ブッダについて、中村元氏は『ブッダのことば』の註で、次のように書かれています。
仏教が最初に説かれたときには、後世の仏教徒が考えたような「仏」を問題としていたのではない。思慮ある人、求道者としてのブッダを考えていただけなのである。この箇所の前後の関係から見ると、ブッダ(buddha)とビク(bhikkhu)とは、同義語なのである。両者が分離する以前の段階を示している。また求道者としてのbodhisattvaをブッダから区別したのは、後代の思想的所産なのである。
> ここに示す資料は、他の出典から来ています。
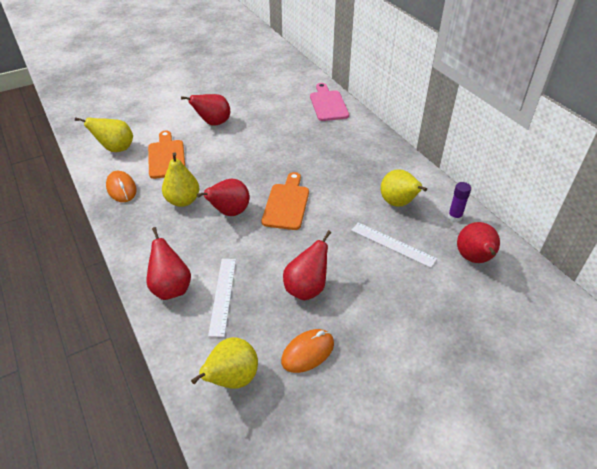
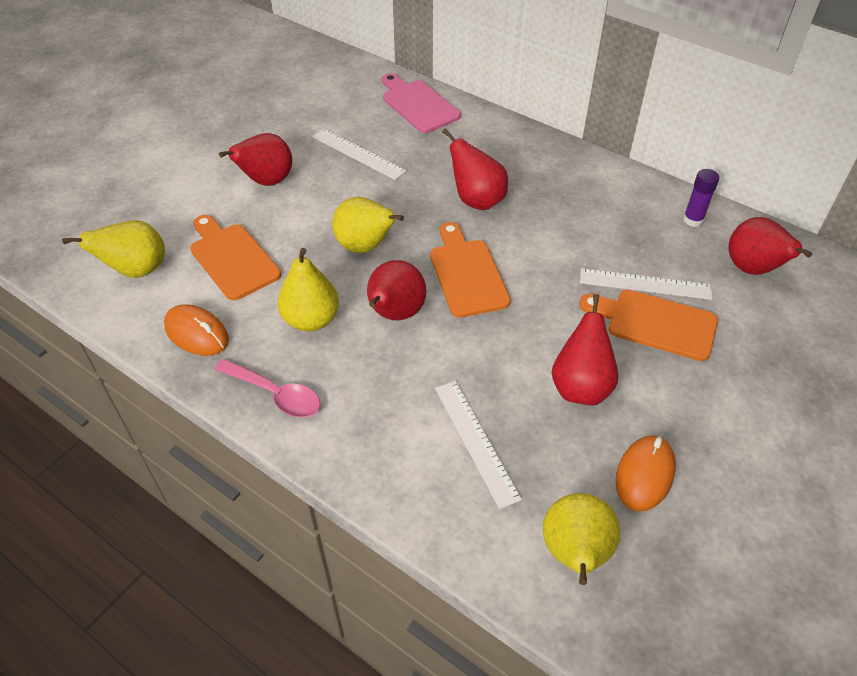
camera: 25 degrees left, 5 degrees up
red pear [146,227,191,300] -> red pear moved to [442,129,508,210]
yellow pear [381,169,427,207] -> yellow pear moved to [332,197,404,253]
none -> pink spoon [215,359,320,417]
none -> white ruler [312,129,407,180]
none -> orange cutting board [579,290,718,361]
(『ブッダのことば』中村元訳、岩波書店〈岩波文庫〉、1985年、p.326)
ところで、ゴータマ・ブッダがどの生き方を最上と見なしたかは不明であるが、文脈から見ると〈道による勝者〉または〈道に生きる者〉を特に尊んでいたようである。かれは特殊な哲学説や形而上学説を唱導したのではない。人間としての真の道を自覚して生きることをめざし、生を終えるまで実践していたのである。(同上、p.271)
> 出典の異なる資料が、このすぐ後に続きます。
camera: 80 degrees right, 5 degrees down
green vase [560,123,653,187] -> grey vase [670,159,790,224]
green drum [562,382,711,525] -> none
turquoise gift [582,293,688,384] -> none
これによると、当初は、ブッダは特殊な説を述べることはなく、思慮があり、人の踏むべき道を歩む求道者であったということでしょうか。また、ブッダとビクとは同義語だったというのはとても興味深いです。
私は、ブッダと聞くと、人を超えた特殊な存在を想像してしまうところがあるので、こういう見解を読むと、目からウロコが落ちる思いがします。